- **Source extract**

Exploration history. The first wells were drilled in western Ghana in 1896, in oil seeps within the onshore Tano basin. The first notable production followed Signal-Amoco consortium’s discovery of Saltpond field, some 100 km west of Accra in 1970. Between 1978 and 1985, around 3.5 MMbbl of oil were produced from the field, with 14 Bcf of gas flared.

Following creation of the Ghana National Petroleum Corporation (GNPC) in 1985, more widespread exploration began after the signing of agreements with several IOCs. The first major discoveries were not made until 2007, when Tullow Oil and Kosmos Energy discovered hydrocarbons offshore in the Jubilee field. Since the first well, Mahogany-1, was drilled, exploration has expanded, involving a number of operators. The first light, sweet crude was produced from Jubilee in December 2010. Upside estimates for the field’s reserves are around 2 Bbbl of oil, while those for natural gas are around 1.2 Tcf.

- **Work instruction 1**
Check each statement against the Ghana exploration history passage above. For each, answer yes or no and quote the words of the passage that decide it.
(a) The Saltpond field was discovered in 1970.
(b) The Ghana National Petroleum Corporation was created in 1978.
(c) Tullow Oil alone discovered hydrocarbons in the Jubilee field.
- **Work instruction 2**
Please list every distinct year mentioned in the Ghana exploration history passage above.

- **Data for review**
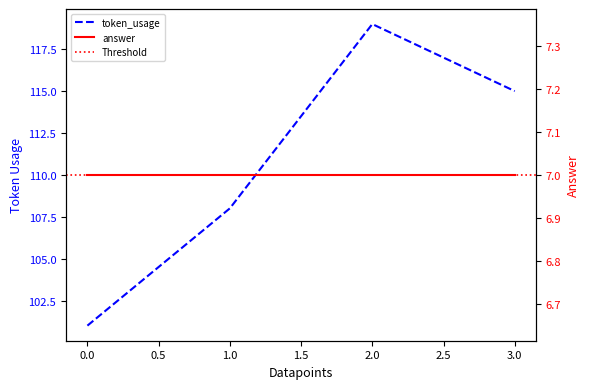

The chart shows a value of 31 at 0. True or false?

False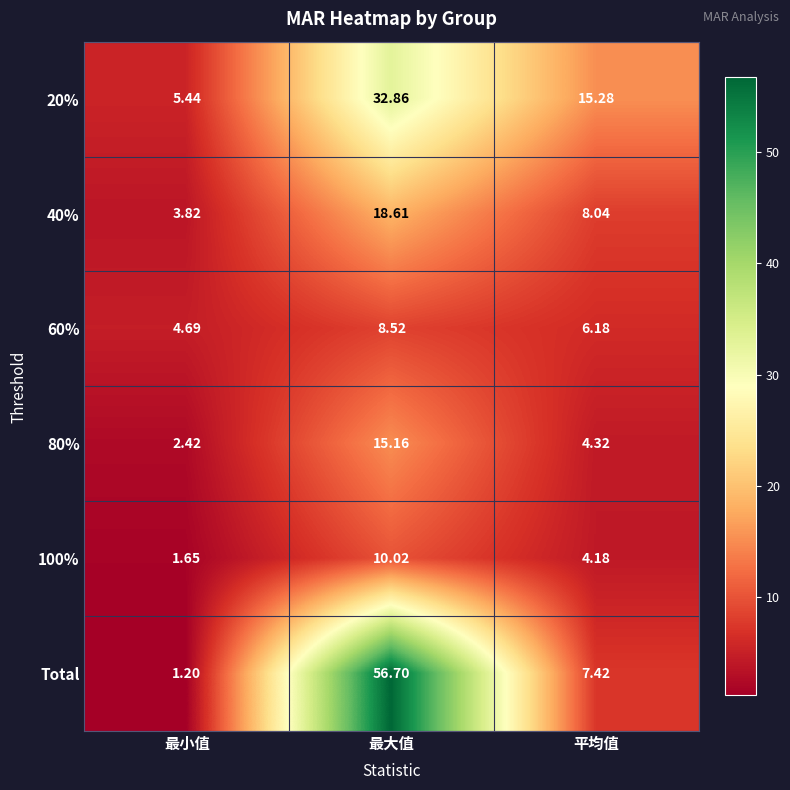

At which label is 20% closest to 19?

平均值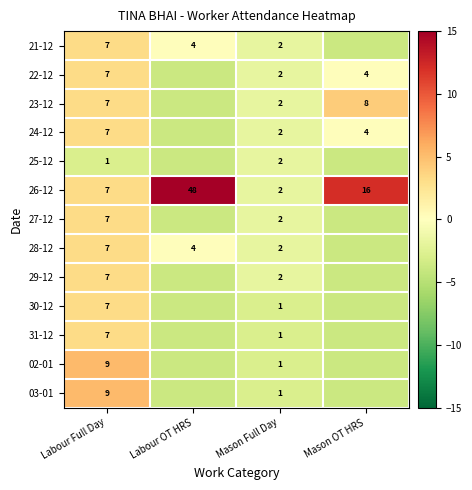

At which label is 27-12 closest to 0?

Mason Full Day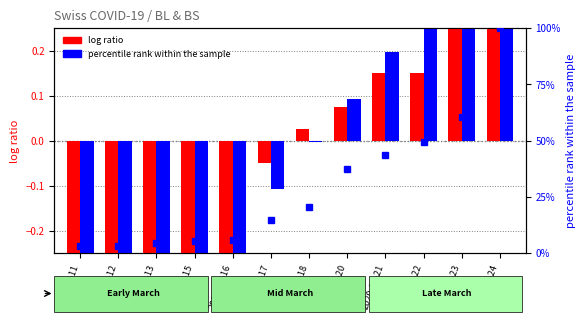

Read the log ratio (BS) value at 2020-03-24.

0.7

---

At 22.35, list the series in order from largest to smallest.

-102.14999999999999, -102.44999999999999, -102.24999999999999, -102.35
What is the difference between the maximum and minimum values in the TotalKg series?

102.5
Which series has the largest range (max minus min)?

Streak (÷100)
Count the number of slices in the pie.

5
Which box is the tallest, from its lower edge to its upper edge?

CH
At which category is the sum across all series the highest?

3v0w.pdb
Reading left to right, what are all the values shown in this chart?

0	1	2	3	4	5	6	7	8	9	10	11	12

---

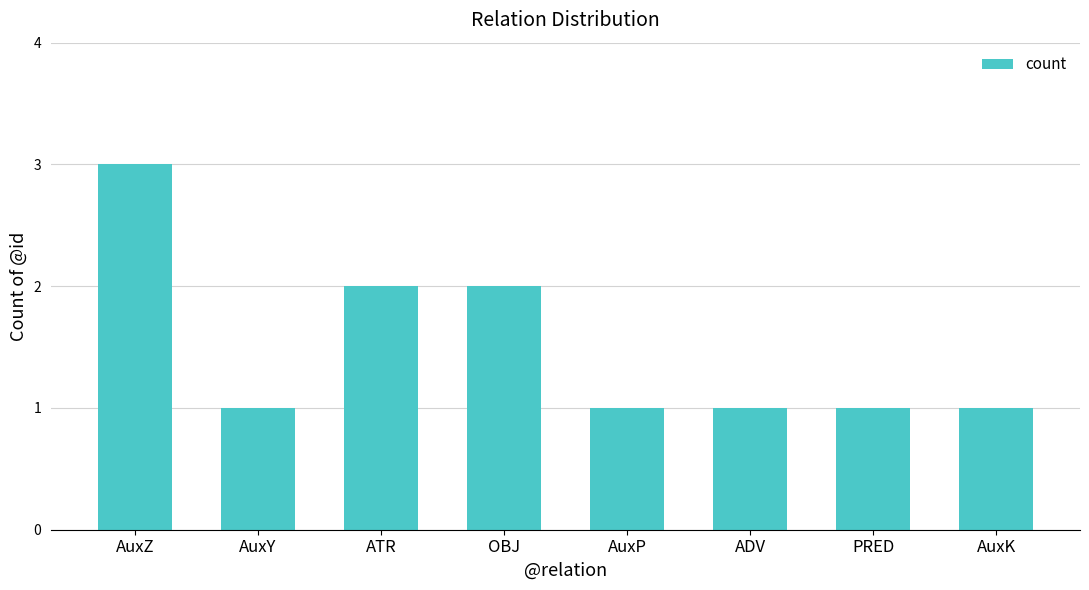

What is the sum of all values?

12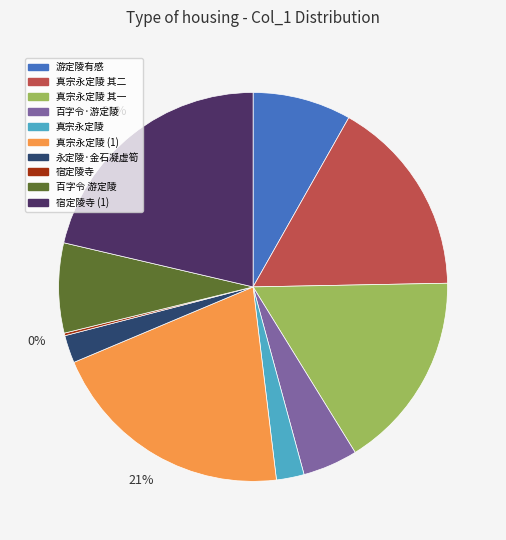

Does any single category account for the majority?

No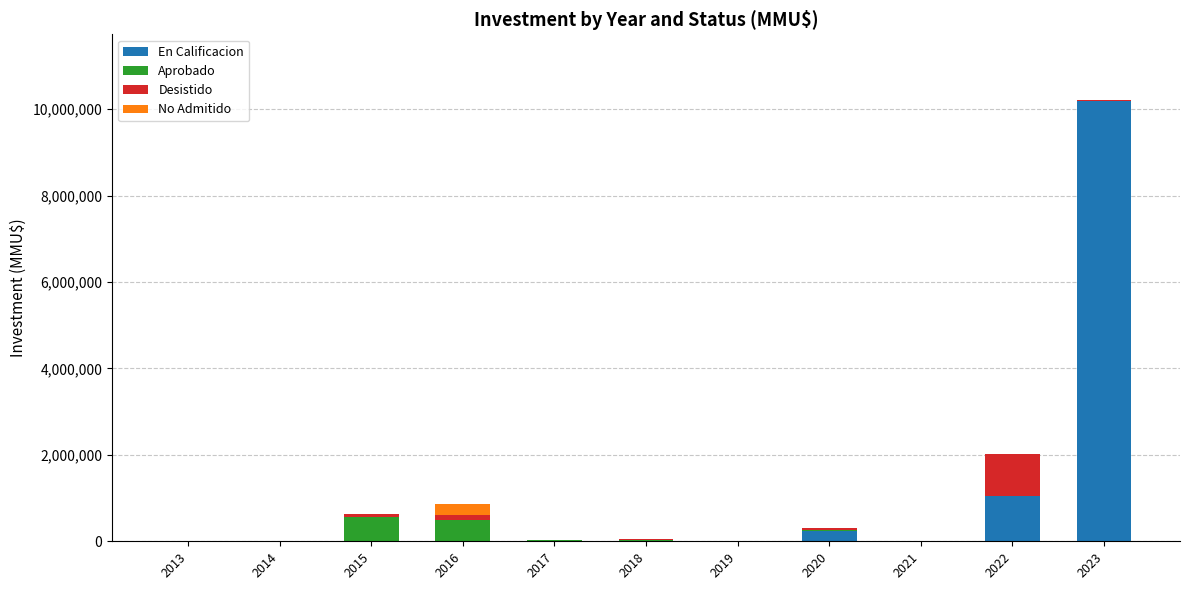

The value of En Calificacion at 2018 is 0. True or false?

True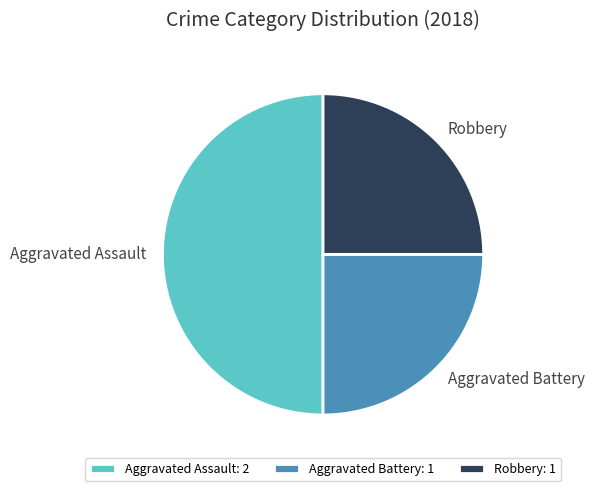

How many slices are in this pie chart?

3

- **Exercise solution 1**
(a) Yes: "discovery of Saltpond field, some 100 km west of Accra in 1970"
(b) No: "Following creation of the Ghana National Petroleum Corporation (GNPC) in 1985"
(c) No: "when Tullow Oil and Kosmos Energy discovered hydrocarbons offshore in the Jubilee field"

- **Exercise solution 2**
1896, 1970, 1978, 1985, 2007, 2010